[What is needed] Put every line of the records below into a numbered list, leaving out any blank lines.
* start Records supplied *
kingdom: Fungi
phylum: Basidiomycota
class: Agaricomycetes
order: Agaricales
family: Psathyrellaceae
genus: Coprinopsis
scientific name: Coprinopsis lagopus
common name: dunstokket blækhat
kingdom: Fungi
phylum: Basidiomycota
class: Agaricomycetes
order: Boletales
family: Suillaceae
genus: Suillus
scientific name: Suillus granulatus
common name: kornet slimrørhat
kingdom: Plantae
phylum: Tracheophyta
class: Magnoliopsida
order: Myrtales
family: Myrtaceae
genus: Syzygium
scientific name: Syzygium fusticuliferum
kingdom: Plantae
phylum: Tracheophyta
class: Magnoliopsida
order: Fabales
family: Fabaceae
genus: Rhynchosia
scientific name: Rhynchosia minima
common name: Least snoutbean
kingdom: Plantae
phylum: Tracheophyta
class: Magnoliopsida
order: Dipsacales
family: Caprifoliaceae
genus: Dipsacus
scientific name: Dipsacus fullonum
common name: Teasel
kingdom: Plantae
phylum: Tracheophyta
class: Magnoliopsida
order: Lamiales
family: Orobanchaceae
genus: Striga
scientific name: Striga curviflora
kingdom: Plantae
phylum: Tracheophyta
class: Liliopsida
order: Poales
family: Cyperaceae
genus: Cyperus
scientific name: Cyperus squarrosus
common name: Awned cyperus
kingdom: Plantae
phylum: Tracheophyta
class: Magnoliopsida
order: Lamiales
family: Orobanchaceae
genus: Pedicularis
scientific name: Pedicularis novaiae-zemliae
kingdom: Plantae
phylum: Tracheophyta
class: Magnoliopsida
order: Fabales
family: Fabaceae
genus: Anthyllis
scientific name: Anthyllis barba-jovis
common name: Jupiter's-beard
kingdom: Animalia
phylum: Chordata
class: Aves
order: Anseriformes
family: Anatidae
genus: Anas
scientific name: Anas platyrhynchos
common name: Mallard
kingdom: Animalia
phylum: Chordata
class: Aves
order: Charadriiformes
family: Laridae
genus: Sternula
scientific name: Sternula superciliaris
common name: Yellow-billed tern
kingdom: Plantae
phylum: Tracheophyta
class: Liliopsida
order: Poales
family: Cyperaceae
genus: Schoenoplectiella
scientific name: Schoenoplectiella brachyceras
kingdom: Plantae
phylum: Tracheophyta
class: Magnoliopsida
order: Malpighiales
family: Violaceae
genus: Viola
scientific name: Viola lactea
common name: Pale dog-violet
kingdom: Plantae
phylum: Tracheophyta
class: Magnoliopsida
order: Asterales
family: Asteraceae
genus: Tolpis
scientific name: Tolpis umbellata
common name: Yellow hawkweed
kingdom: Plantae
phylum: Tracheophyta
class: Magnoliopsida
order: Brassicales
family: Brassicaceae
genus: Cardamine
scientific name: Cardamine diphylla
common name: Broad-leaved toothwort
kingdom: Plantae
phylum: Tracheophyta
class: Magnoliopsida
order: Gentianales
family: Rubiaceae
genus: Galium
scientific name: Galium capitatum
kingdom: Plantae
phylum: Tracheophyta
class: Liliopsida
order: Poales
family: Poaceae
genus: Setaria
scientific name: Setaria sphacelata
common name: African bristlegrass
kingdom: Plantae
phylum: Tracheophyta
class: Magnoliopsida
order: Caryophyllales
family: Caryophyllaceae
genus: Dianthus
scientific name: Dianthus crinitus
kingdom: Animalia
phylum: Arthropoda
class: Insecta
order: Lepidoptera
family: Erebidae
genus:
* end Records supplied *
[Full response]
1. kingdom: Fungi
2. phylum: Basidiomycota
3. class: Agaricomycetes
4. order: Agaricales
5. family: Psathyrellaceae
6. genus: Coprinopsis
7. scientific name: Coprinopsis lagopus
8. common name: dunstokket blækhat
9. kingdom: Fungi
10. phylum: Basidiomycota
11. class: Agaricomycetes
12. order: Boletales
13. family: Suillaceae
14. genus: Suillus
15. scientific name: Suillus granulatus
16. common name: kornet slimrørhat
17. kingdom: Plantae
18. phylum: Tracheophyta
19. class: Magnoliopsida
20. order: Myrtales
21. family: Myrtaceae
22. genus: Syzygium
23. scientific name: Syzygium fusticuliferum
24. kingdom: Plantae
25. phylum: Tracheophyta
26. class: Magnoliopsida
27. order: Fabales
28. family: Fabaceae
29. genus: Rhynchosia
30. scientific name: Rhynchosia minima
31. common name: Least snoutbean
32. kingdom: Plantae
33. phylum: Tracheophyta
34. class: Magnoliopsida
35. order: Dipsacales
36. family: Caprifoliaceae
37. genus: Dipsacus
38. scientific name: Dipsacus fullonum
39. common name: Teasel
40. kingdom: Plantae
41. phylum: Tracheophyta
42. class: Magnoliopsida
43. order: Lamiales
44. family: Orobanchaceae
45. genus: Striga
46. scientific name: Striga curviflora
47. kingdom: Plantae
48. phylum: Tracheophyta
49. class: Liliopsida
50. order: Poales
51. family: Cyperaceae
52. genus: Cyperus
53. scientific name: Cyperus squarrosus
54. common name: Awned cyperus
55. kingdom: Plantae
56. phylum: Tracheophyta
57. class: Magnoliopsida
58. order: Lamiales
59. family: Orobanchaceae
60. genus: Pedicularis
61. scientific name: Pedicularis novaiae-zemliae
62. kingdom: Plantae
63. phylum: Tracheophyta
64. class: Magnoliopsida
65. order: Fabales
66. family: Fabaceae
67. genus: Anthyllis
68. scientific name: Anthyllis barba-jovis
69. common name: Jupiter's-beard
70. kingdom: Animalia
71. phylum: Chordata
72. class: Aves
73. order: Anseriformes
74. family: Anatidae
75. genus: Anas
76. scientific name: Anas platyrhynchos
77. common name: Mallard
78. kingdom: Animalia
79. phylum: Chordata
80. class: Aves
81. order: Charadriiformes
82. family: Laridae
83. genus: Sternula
84. scientific name: Sternula superciliaris
85. common name: Yellow-billed tern
86. kingdom: Plantae
87. phylum: Tracheophyta
88. class: Liliopsida
89. order: Poales
90. family: Cyperaceae
91. genus: Schoenoplectiella
92. scientific name: Schoenoplectiella brachyceras
93. kingdom: Plantae
94. phylum: Tracheophyta
95. class: Magnoliopsida
96. order: Malpighiales
97. family: Violaceae
98. genus: Viola
99. scientific name: Viola lactea
100. common name: Pale dog-violet
101. kingdom: Plantae
102. phylum: Tracheophyta
103. class: Magnoliopsida
104. order: Asterales
105. family: Asteraceae
106. genus: Tolpis
107. scientific name: Tolpis umbellata
108. common name: Yellow hawkweed
109. kingdom: Plantae
110. phylum: Tracheophyta
111. class: Magnoliopsida
112. order: Brassicales
113. family: Brassicaceae
114. genus: Cardamine
115. scientific name: Cardamine diphylla
116. common name: Broad-leaved toothwort
117. kingdom: Plantae
118. phylum: Tracheophyta
119. class: Magnoliopsida
120. order: Gentianales
121. family: Rubiaceae
122. genus: Galium
123. scientific name: Galium capitatum
124. kingdom: Plantae
125. phylum: Tracheophyta
126. class: Liliopsida
127. order: Poales
128. family: Poaceae
129. genus: Setaria
130. scientific name: Setaria sphacelata
131. common name: African bristlegrass
132. kingdom: Plantae
133. phylum: Tracheophyta
134. class: Magnoliopsida
135. order: Caryophyllales
136. family: Caryophyllaceae
137. genus: Dianthus
138. scientific name: Dianthus crinitus
139. kingdom: Animalia
140. phylum: Arthropoda
141. class: Insecta
142. order: Lepidoptera
143. family: Erebidae
144. genus:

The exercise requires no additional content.